‘I knew him for 20 years ... I knew him but I didn’t know him’

Jury waited in a line and one by one they embraced Clodagh Hawe’s mother and sister

After delivering their verdicts on the deaths of three young boys and their parents, the actions of the jury, who had listened to harrowing evidence setting out how the Hawe family were killed, highlighted that this was no ordinary inquest.

With their difficult work done, they shuffled through the court, pushing past lawyers and gardaí. But instead of making for the door and the grey Co Cavan evening outside, they stopped to hug the bereaved family.

This was the reaction of a tight knit community in rural Ireland brought to its knees with shock and disbelief.

Even after two days of evidence, nobody could truly understand the horrible events that took the lives of mother and school teacher Clodagh Hawe (39) and her boys Liam (13), Niall (11) and Ryan (6).


Several women of the jury waited in a line, and one by one they embraced Clodagh's mother Mary Coll and her sister Jacqueline Connolly.
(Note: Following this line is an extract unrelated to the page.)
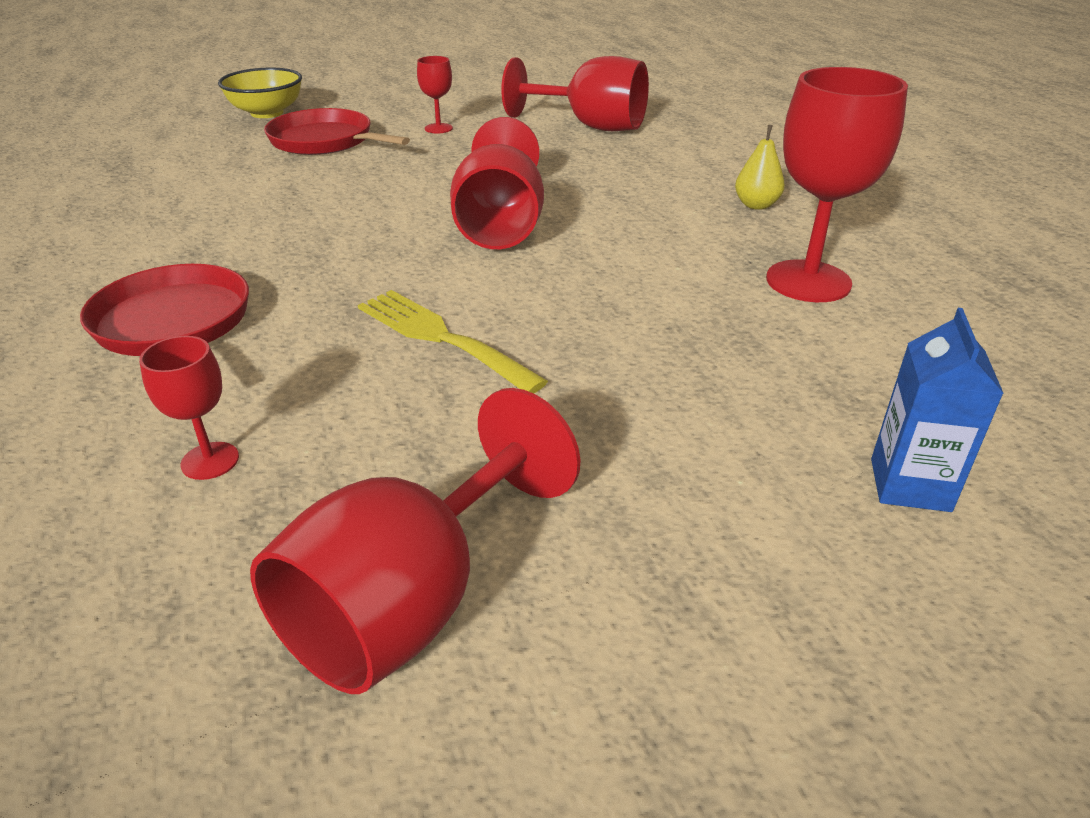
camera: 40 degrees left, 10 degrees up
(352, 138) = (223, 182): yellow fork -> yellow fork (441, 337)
In the aftermath of this tragedy last year much was made of Clodagh Hawe being written out of the story of what had happened. The social media campaign #hernamewasclodagh sprang up to cast light on “the invisible woman” as she was dubbed.

There was no forgetting her on Tuesday. Mary and Jacqueline made sure of that.

When Prof Harry Kennedy, clinical director of the Central Mental Hospital, gave evidence based on documents he had reviewed and said Alan Hawe was mentally troubled and had descended into psychotic symptoms at the time he killed his family, Clodagh was given a voice by her mother.

Speaking up from the body of the court, she asked Prof Kennedy, probably the pre-eminent voice in Irish psychiatry, about why his review was limited.

Ms Coll wanted to know why he didn’t consider speaking to people who knew Alan Hawe, rather than confining his analysis to a review of documents.

When her question wasn’t initially understood, or perhaps not heard properly in a court room with poor acoustics, she pressed the issue again.

In the end the coroner Dr Mary Flanagan said the manner in which Prof Kennedy had carried out his psychiatric postmortem was set by her as she had asked him to perform that function.

Dignified and respectful, but having firmly represented her daughter and three grandsons, Ms Coll wondered if any analysis could ever really make sense of what Alan Hawe did.

"I knew him for 20 years," she told Prof Kennedy across the court. "I knew him but I didn't know him."

Outside the coroner’s court, after the harrowing details had been formally recorded, Mary and Jacqueline were there once more to represent Clodagh and her boys.

Their statement, delivered to a media scrum, set aside any neat version of accounts that might include Alan Hawe as part of the same “tragedy” that had befallen all the family in equal measure, and at the same time.

Instead he was presented as the man who executed his family so callously, targeting his wife and eldest son first in case they might fight him off and save the two youngest boys.

The narrative of a man’s secret descent into mental illness that ultimately caused his actions was also swept away.

They said they knew a secret about Alan Hawe. They knew he was about to fall from grace at the time he decided to kill his family in a planned attack. And they said his marriage to Clodagh was also breaking up at that time.

Their lawyer delivered a strongly worded statement designed to take back the telling of the story of how Clodagh and the boys died.

Lest there be any confusion in their community in Co Cavan, or across the country, their words made it clear that Alan Hawe was no victim.

Their belief was that he had carefully thought through the murders of his family. And when the violence began it was savage.

The inquest concluded Alan Hawe murdered four people and then took his own life. His victims were his sons Liam, Niall and Ryan and their mother. Her name was Clodagh.